Drs. Bahcall, Buell Jannuzi and Donald Schneider, all of the Institute for Advanced Study and George Hartig of the Space Telescope Science Institute, Baltimore, MD, announced their results today to a press conference at the 179th meeting of the American Astronomical Society in Atlanta.
For the past two decades, observations with ground-based telescopes have shown that the spectra of high-redshift quasars contain complex "thickets" of absorption features. These absorption lines are unrelated to the quasars themselves, but are attributed to invisible, intervening clouds of hydrogen gas which absorb certain frequencies of a quasar's light.
Ground-based observations have shown that the number of these clouds rapidly rises as one looks back in time, so it was thought, says Hartig "that the number of nearby hydrogen clouds was relatively small."
Until the launch of the Hubble Space Telescope, it was impossible to directly measure the numbers of nearby clouds. This unusual situation, understanding the distant clouds more than the nearby ones, arose because, as Jannuzi explains: "The recession velocity of the nearby clouds is so low that the hydrogen absorption features occur in a part of the spectrum, the far ultraviolet, that is inaccessible with ground-based telescopes."
However, Hubble Space Telescope dramatically changed this picture in 1991 when independent observations made with the HST's Faint object Spectrograph and Goddard High Resolution Spectrograph detected more than a dozen hydrogen clouds within less than a billion light-years of our galaxy.
Astronomers have assumed that the clouds are strung along the line-of-sight to a quasar, like beads on a string. The new HST observations show that some absorption lines are more clumped together than expected for randomly distributed material. In addition, a few of the lines can be directly associated with galaxies that lie along the line of sight to the quasar. This suggests that the material producing the nearby hydrogen absorption may be associated with individual galaxies or clusters of galaxies.
The new results are based upon Faint object Spectrograph observations of a bright and relatively nearby (approximately four billion light-years distant) quasar H1821+643. "We are very pleased with the quality of the data," says Hartig.

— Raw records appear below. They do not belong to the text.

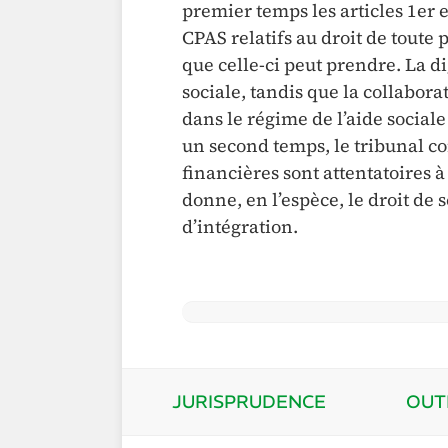
premier temps les articles 1er et
CPAS relatifs au droit de toute 
que celle-ci peut prendre. La di
sociale, tandis que la collabor
dans le régime de l’aide social
un second temps, le tribunal c
financières sont attentatoires 
donne, en l’espèce, le droit de
d’intégration.
JURISPRUDENCE
OUT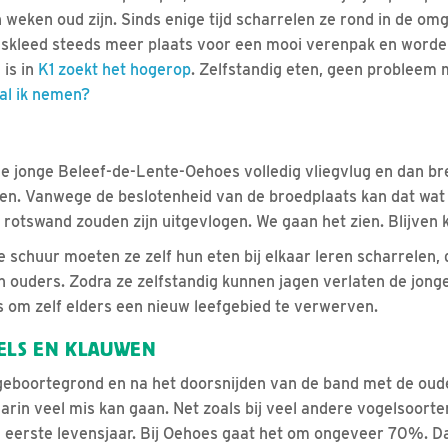
 weken oud zijn. Sinds enige tijd scharrelen ze rond in de om
nskleed steeds meer plaats voor een mooi verenpak en worde
 is in
K1 zoekt het hogerop
. Zelfstandig eten, geen probleem 
al ik nemen?
de jonge Beleef-de-Lente-Oehoes volledig vliegvlug en dan bre
en. Vanwege de beslotenheid van de broedplaats kan dat wat
rotswand zouden zijn uitgevlogen. We gaan het zien. Blijven k
 schuur moeten ze zelf hun eten bij elkaar leren scharrelen, d
 ouders. Zodra ze zelfstandig kunnen jagen verlaten de jong
 om zelf elders een nieuw leefgebied te verwerven.
ELS EN KLAUWEN
eboortegrond en na het doorsnijden van de band met de oud
arin veel mis kan gaan. Net zoals bij veel andere vogelsoorte
eerste levensjaar. Bij Oehoes gaat het om ongeveer 70%. Da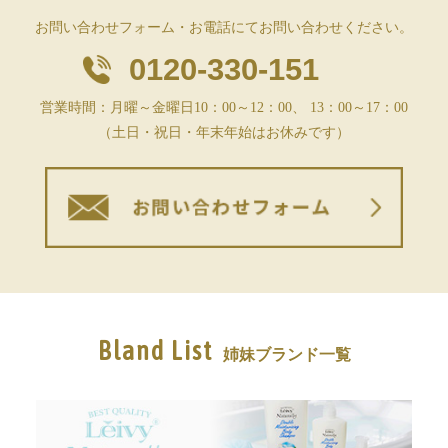
お問い合わせフォーム・お電話にてお問い合わせください。
0120-330-151
営業時間：月曜～金曜日10：00～12：00、 13：00～17：00
（土日・祝日・年末年始はお休みです）
Bland List
姉妹ブランド一覧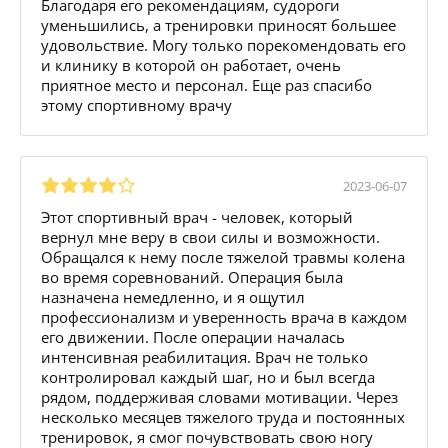
Благодаря его рекомендациям, судороги
уменьшились, а тренировки приносят большее
удовольствие. Могу только порекомендовать его
и клинику в которой он работает, очень
приятное место и персонал. Еще раз спасибо
этому спортивному врачу
2023-06-07
Этот спортивный врач - человек, который
вернул мне веру в свои силы и возможности.
Обращался к нему после тяжелой травмы колена
во время соревнований. Операция была
назначена немедленно, и я ощутил
профессионализм и уверенность врача в каждом
его движении. После операции началась
интенсивная реабилитация. Врач не только
контролировал каждый шаг, но и был всегда
рядом, поддерживая словами мотивации. Через
несколько месяцев тяжелого труда и постоянных
тренировок, я смог почувствовать свою ногу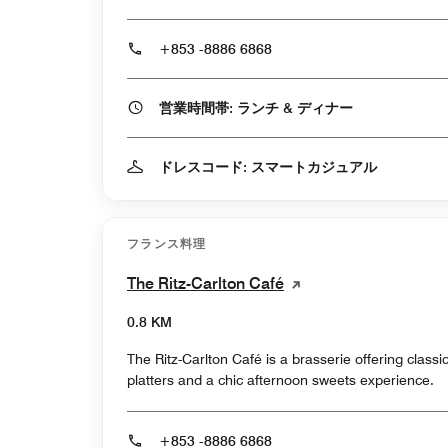
+853 -8886 6868
営業時間帯: ランチ & ディナー
ドレスコード: スマートカジュアル
フランス料理
The Ritz-Carlton Café
0.8 KM
The Ritz-Carlton Café is a brasserie offering class
platters and a chic afternoon sweets experience.
+853 -8886 6868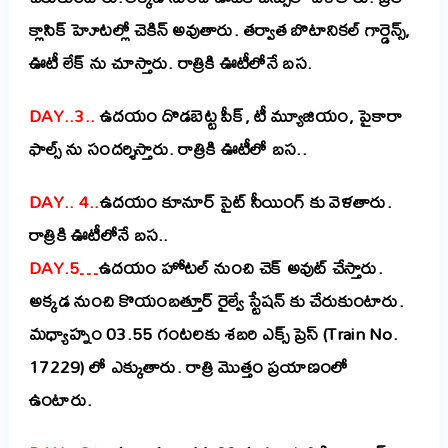
క్లాసిక్ హెూటల్లో చెకిన్ అవుతారు. తర్వాత బొటానికల్ గార్డెన్స్,
ఊటీ లేక్ ను చూస్తారు. రాత్రికి ఊటీలోనే బస.
DAY..3..
ఉదయం దొడబెట్ట పీక్, టీ మ్యూజియం, పైకారా
ఫాల్స్ ను సందర్శిస్తారు. రాత్రికి ఊటీలో బస..
DAY.. 4..
ఉదయం కూనూర్ సైట్ సీయింగ్ కు వెళతారు.
రాత్రికి ఊటీలోనే బస..
DAY.5…
ఉదయం హోటల్ నుంచి చెక్ అవుట్ చేస్తారు.
అక్కడ నుంచి కొయంబత్తూర్ రైల్వే స్టేషన్ కు చేరుకుంటారు.
మధ్యాహ్నం 03.55 గంటలకు శబరి ఎక్స్ ప్రెస్ (Train No.
17229) లో ఎక్కుతారు. రాత్రి మొత్తం ప్రయాణంలో
ఉంటారు.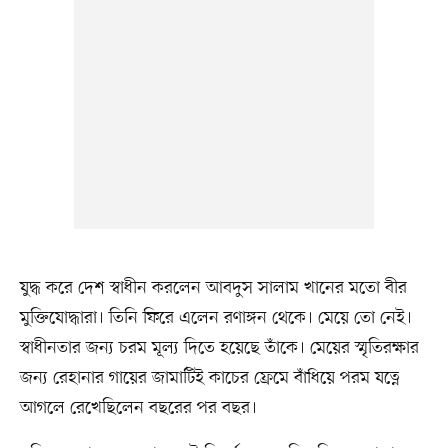
যুদ্ধ করে দেশ স্বাধীন করলেন আবদুস সালাম খানের মতো বীর
মুক্তিযোদ্ধারা। তিনি ফিরে এলেন রণাঙ্গন থেকে। মেয়ে তো নেই।
স্বাধীনতার জন্য চরম মূল্য দিতে হয়েছে তাঁকে। মেয়ের স্মৃতিরক্ষার
জন্য রেহানার গায়ের জামাটিই কাচের ফ্রেমে বাঁধিয়ে পরম যত্নে
আগলে রেখেছিলেন বছরের পর বছর।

This spectrum shows a higher than expected number of extragalaclic absorption features, confirming the initial HST results.
One grouping of lines in the complex spectrum has the same redshift, and hence the same distance, as the quasar. These types of lines, called self-absorption systems, have been found in high-redshift quasars and were thought to be produced by material in the quasar itself. Schneider notes that: "Recent ground-based studies have shown that H1821+643 is surrounded by a large number of galaxies, so it is possible that the self-absorption system is caused by material belonging to the cluster or to an individual cluster galaxy."
The HST observations provide additional evidence that the absorption is associated with galaxies. A foreground galaxy that lies along the line of sight to the quasar has the same distance from us as does one of the cloud groupings. The cloud may be located within 300 000 light-years from the center of the galaxy.
HST spectra of other nearby quasars are being obtained to see if there is additional evidence of clumping of the hydrogen clouds or if any other absorption systems can be identified as belonging to galaxies. If so, then one of astronomy's many current mysteries may at last be solved.